The horizon rippled, and then the ground shook itself like a wet dog. People tumbled and fell to the ground as if they were marionettes whose strings had just been scythed. “RUN!” screamed Sam. “Away from the cliff!”
“Albeer. Carry that rider,” Shari yelled. “Brettan. Lila. With me! Fetch the water! Go on, the rest of you, run!” She pushed Deo, who had staggered confusedly to his feet, in the direction of the sandflat in front of the dune. She and the two she’d nominated ran into the cave amid the groaning of rocks, grabbed packs, and more by luck than judgment managed to run clear before a huge slab of roof-rock came down. They pelted down-slope with new scree-fragments and pill-bug rolled sheeters bouncing around them. When they were nearly at the group on the sandflat an aftershock breakdanced the ground beneath them, and they had to fall. Above them the ridge itself seemed to sway. Shari fought her way to her knees. The ground still quaked. “Keep going! Crawl!!”
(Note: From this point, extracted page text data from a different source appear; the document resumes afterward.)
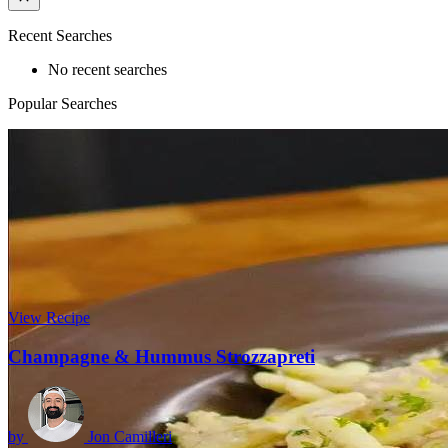
Recent Searches
No recent searches
Popular Searches
View Recipe
Champagne & Hummus Strozzapreti
by
Jon Camilleri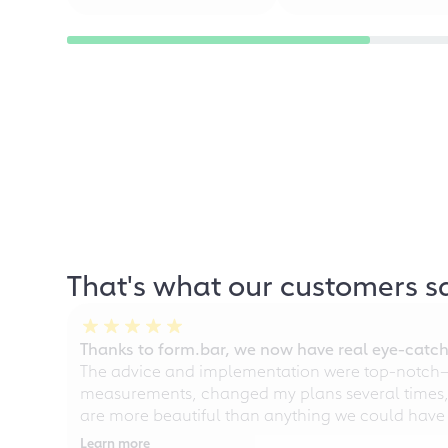
That's what our customers s
Thanks to form.bar, we now have real eye-catche
The advice and implementation were top-notch—ou
measurements, changed my plans several times, a
are more beautiful than anything we could have
Learn more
They fought their way to the middle of the sandflat, where Sam was trying to hold the group. He’d had to resort to knocking the Prince down, threatening Johannes with his chisel, and shaking the screaming Caro. “We’ve got to keep away from that dune too, you crazy woman!”
He was quite right. The huge dune was slipping, flattening, and cascading with wild plumes of excited dust swirling about it. That was nothing to what was happening to the ridge. Small rocks had fallen. Now the big ones, the office block sized ones were coming loose with a slow grinding, and then falling with ground-shaking thunder. The group, amid the giant beachballed sheeters, watched as the perpetual tectonic renewal of the Denaar-motherworld’s resources occurred. They were on the edge of a particularly stable and ancient plate. Most of this world could not be described as stable. The creatures who had evolved here needed it that way. Their food sources were sunlight and raw minerals. Raw surface minerals. Any form of mining would have been a non-survival evolutionary strategy. Mobility, particularly flight, was a distinctly advantageous trait.